La science au service de la christianisation

Un autre stratagème utilisé par les Jésuites est de mettre en avant leur connaissances scientifiques. Ce n'est d'ailleurs pour eux qu'un simple moyen pour montrer la supériorité et la puissance du Dieu chrétien. Les « sciences célestes » produisent chez les Chinois une certaine confusion entre l'essentiel et l'accessoire.

Les Jésuites n'introduisent les chinois aux sciences occidentales que par ce qu'ils espèrent les utiliser comme un moyen pour convertir plus facilement l'élitesr. Alors que les Chinois groupent les deux volets des enseignements (religion et science), en donnant un poids égal aux deux approches.

Mais ces sciences doivent rester dans les limites de ce qui est compatible avec la vision chrétienne du monde. Cet aspect peut se retrouver dans l'astronomie lorsque les Jésuites ont défendu longtemps le géocentrisme, car la théorie copernicienne contredisait les connaissances précédentes et les conceptions religieuses. On peut se demander quel effet a eu cette injection de connaissances nouvelles. En général, le niveau de connaissances était assez similaire. Et avec les limites de la promotion des vraies innovations on peut se demander si cet apport de connaissances a accéléré ou ralenti la science chinoise.
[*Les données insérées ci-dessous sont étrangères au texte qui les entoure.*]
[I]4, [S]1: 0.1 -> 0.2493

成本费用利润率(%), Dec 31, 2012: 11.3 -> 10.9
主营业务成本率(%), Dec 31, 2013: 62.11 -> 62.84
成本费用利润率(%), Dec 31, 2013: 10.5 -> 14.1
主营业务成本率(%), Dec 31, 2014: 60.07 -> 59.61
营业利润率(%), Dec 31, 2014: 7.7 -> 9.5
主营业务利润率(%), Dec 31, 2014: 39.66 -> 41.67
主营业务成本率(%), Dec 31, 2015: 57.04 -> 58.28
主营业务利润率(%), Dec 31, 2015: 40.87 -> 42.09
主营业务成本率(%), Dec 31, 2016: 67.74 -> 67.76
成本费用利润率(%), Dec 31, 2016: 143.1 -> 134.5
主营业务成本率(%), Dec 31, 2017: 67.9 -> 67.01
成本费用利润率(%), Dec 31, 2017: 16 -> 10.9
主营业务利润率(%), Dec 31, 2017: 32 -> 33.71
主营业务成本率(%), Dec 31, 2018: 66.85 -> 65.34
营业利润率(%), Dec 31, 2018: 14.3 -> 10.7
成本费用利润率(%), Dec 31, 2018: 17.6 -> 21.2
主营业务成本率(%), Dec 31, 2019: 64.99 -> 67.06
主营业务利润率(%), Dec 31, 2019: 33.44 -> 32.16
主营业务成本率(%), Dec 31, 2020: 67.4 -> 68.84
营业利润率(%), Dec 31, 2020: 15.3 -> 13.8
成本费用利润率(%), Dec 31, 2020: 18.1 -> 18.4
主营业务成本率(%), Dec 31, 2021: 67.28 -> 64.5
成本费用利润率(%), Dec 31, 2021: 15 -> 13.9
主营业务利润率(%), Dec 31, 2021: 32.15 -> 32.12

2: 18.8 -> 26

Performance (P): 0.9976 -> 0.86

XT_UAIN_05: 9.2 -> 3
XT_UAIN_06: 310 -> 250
Les missionnaires dans les Académies lettrées

Les Académies lettrées, shuyuan, sont des sortes de forums privés, où les lettrés se retrouvent pour des discussions de portée philosophique ou politique. Elles sont indépendantes et représentent différentes tendances. Pour Matteo Ricci, ces Académies semblent être le lieu idéal pour atteindre les lettrés et les introduire à la religion chrétienne. La connaissance des Classiques y est une sorte de prérequis, et Ricci a le bagage suffisant. Il entre dans le jeux du débat d'idées. Les Jésuites sont alors perçus comme des lettrés, et non des missionnaires. On peut aussi noter que cela crée de la confusion car des Chinois pensent que la doctrine présentée a été créée par eux-même. De plus, ils se retrouvent dans un contexte de débats d'idées, où on ne s'attend pas à ce qu'une Vérité soit présentée telle quelle. De par ses connaissances, Ricci sait utiliser les textes classiques pour présenter et justifier la doctrine chrétienne. Ce qui permet des échanges mutuels d'arguments subtils. Il partage ainsi (en surface du moins), les mêmes repères. Il joue avec le contenu des Classiques et met en avant les passages qui l'avantagent et ignore discrètement les autres. Il tente de trouver des liens avec le christianisme, d'autres Jésuites après lui en feront même leur principal argument: le Confucianisme et les Classiques ne sont qu'une mauvaise interprétation du christianisme puisque l'on peut retrouver des symboles chrétiens dans la civilisation chinoise. Ce courant de pensée et de recherches sera appelé figuriste. Comme les Jésuites remarquent très vite qu'il leur est indispensable de rester discret en Chine, ils cachent leur but d'évangélisation. Cette attitude leur sera reprochée plus tard. D'ailleurs les détails de la religion ne sont communiqués qu'aux gens déjà en bonne voie d'être convertis, ce qui ajoute un aspect ésotérique supplémentaire. Les Jésuites sont accusé de duplicité et d'avoir caché leur but réel.

Les lettrés qu'ils rencontrent comprennent-ils le but réel des Jésuites ? Certains en tout cas dénoncent ce qu'ils appellent une doctrine vicieuse. Il existe par exemple un recueil d'écrits anti-chrétiens de huit volumes, daté de l'année 1639.